## [Exercise]
Please reproduce exactly the line that carries "3 Min. Lesezeit" and all remaining lines through the last line of the data, and write nothing else.

The data Start Marker

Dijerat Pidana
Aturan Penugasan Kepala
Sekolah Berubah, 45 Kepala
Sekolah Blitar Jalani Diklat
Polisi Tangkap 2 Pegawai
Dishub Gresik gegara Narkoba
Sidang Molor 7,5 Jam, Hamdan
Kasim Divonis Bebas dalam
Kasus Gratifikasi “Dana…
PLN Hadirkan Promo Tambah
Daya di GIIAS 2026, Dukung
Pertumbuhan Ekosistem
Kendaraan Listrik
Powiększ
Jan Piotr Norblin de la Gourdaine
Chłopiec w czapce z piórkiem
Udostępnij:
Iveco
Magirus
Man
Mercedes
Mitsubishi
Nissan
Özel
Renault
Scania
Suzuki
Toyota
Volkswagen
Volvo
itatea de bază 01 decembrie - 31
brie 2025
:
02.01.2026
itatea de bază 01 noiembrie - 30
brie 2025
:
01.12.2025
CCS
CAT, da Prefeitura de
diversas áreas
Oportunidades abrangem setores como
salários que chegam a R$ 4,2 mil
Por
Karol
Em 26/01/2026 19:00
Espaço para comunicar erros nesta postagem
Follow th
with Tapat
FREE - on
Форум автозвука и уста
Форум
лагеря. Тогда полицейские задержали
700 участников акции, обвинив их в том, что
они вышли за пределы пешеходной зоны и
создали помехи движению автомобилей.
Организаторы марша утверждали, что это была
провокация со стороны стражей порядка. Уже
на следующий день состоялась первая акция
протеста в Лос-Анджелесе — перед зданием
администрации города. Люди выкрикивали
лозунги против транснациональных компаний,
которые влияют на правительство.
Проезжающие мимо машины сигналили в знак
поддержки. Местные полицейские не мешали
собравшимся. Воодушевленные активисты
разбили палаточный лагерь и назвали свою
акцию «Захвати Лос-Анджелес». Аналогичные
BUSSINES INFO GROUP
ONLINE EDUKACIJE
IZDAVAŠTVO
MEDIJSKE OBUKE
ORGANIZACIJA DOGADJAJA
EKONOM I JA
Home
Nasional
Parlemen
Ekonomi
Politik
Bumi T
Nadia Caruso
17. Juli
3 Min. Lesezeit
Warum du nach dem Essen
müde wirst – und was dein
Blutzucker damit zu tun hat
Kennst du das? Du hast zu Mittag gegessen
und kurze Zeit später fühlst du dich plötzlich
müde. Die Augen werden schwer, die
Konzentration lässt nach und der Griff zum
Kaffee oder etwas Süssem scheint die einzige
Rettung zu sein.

The data End Marker

## [Response to this task]
3 Min. Lesezeit
Warum du nach dem Essen
müde wirst – und was dein
Blutzucker damit zu tun hat
Kennst du das? Du hast zu Mittag gegessen
und kurze Zeit später fühlst du dich plötzlich
müde. Die Augen werden schwer, die
Konzentration lässt nach und der Griff zum
Kaffee oder etwas Süssem scheint die einzige
Rettung zu sein.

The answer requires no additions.